According to Abbas, the reasons for his position is that now, as part of actual coalition, the Palestinian citizens have political influence and the southern branch is the new sort of kingmaker in Israeli politics, not just an ignored oppositional party.
He argued that he can use this position to secure funding for this constituency and to prove actual situation of Palestinian citizens, particularly as it comes to planning housing, fight violence, organised and organised crime in the community in addition to the previously mentioned issues. These decisions and Abbas's Abbas as the leader of the Islamist party, has caused a lot of controversy.
This has been exacerbated by his comment that Israel is a Jewish state legally and demographically, which has been a comment widely criticised by Palestinian citizens across the political and religious spectrum. And also it was controversial that this spring he decided to stay in the coalition despite the fighting on the Hatami Sharif Temple Mount compound at the moment. Of course, Israel is now heading to its fifth election in two years and we are not sure.
But Abbas and the party this might be able to get above the threshold and get three or five maybe members of Knesset. It remains to be seen in the informal conversations I've had with Palestinian citizens. Now, recently, I get a I get an idea that a lot of people who wouldn't necessarily boycott elections will boycott elections because they're unimpressed with all of their representatives. And they want to give them a proper hint that, you know, we are not happy and you don't deserve our votes.

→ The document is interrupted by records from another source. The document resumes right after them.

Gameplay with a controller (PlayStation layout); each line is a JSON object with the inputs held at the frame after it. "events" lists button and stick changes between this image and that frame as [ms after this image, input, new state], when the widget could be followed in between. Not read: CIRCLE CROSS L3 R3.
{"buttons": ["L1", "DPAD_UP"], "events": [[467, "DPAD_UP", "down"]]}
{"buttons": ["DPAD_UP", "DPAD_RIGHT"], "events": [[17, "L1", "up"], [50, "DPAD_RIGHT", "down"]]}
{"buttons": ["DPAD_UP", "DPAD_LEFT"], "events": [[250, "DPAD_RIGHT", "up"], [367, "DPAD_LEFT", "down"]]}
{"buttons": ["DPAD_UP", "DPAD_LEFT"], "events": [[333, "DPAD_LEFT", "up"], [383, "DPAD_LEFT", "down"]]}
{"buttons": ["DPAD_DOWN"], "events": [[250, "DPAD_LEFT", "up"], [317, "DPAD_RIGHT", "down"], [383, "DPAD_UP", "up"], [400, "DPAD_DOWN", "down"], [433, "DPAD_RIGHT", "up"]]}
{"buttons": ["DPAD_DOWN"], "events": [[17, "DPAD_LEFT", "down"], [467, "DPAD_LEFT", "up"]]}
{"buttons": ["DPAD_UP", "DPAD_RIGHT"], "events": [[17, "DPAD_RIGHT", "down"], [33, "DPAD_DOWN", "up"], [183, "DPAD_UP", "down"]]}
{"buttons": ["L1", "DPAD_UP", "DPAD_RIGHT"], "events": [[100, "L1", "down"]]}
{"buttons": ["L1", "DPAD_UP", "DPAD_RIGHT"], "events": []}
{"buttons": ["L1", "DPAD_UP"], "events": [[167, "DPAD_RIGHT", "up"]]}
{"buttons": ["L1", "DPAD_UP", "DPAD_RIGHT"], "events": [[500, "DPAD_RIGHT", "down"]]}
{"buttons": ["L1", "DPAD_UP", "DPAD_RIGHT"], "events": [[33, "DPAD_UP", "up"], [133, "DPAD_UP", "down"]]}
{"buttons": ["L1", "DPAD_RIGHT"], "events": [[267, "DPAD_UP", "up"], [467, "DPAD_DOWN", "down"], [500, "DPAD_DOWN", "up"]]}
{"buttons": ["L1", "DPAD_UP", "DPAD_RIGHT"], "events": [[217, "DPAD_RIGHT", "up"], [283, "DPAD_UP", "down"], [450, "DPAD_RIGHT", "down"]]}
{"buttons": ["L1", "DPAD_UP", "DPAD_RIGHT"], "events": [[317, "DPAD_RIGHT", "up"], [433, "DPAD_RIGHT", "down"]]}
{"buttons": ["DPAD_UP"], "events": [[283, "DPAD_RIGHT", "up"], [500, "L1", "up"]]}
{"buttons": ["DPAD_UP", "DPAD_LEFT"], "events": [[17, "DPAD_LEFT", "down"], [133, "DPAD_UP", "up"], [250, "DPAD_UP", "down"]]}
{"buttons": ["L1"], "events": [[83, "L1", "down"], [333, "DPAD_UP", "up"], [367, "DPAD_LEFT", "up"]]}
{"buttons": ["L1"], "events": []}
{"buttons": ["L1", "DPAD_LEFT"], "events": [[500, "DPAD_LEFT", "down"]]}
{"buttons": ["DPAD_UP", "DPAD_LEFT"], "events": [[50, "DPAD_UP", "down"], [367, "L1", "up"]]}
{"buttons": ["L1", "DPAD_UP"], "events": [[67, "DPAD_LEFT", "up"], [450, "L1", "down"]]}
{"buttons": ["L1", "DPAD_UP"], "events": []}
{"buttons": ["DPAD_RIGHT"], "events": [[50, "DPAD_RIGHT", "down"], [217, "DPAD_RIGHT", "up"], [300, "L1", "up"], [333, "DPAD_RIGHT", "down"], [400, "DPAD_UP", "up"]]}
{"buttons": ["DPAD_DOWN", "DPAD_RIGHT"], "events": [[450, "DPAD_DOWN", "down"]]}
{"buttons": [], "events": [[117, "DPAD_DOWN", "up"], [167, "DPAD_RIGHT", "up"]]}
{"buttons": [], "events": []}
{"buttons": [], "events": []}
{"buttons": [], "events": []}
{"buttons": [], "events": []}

Yet Abbas seems to have and keep the support of his own southern branch of the Islamic movement by amongst the voters, as well as the Shura Council, which is the sort of legislative council of the southern branches of political and organisational structure.
So in conclusion, my publication comes at a time with the southern branch of the Islamic movement is at the heart of the current political development and public debate in Israel, where the Northern Bronze features when its leaders are imprisoned or let out of prison or something, says something controversial. But both branches are in the news, so they're kind of in the news for the opposite reasons.
You can say in a way that integrationist and isolationist and as such, I hope and think my book is quite timely and that you will have time to engage with it. Thank you.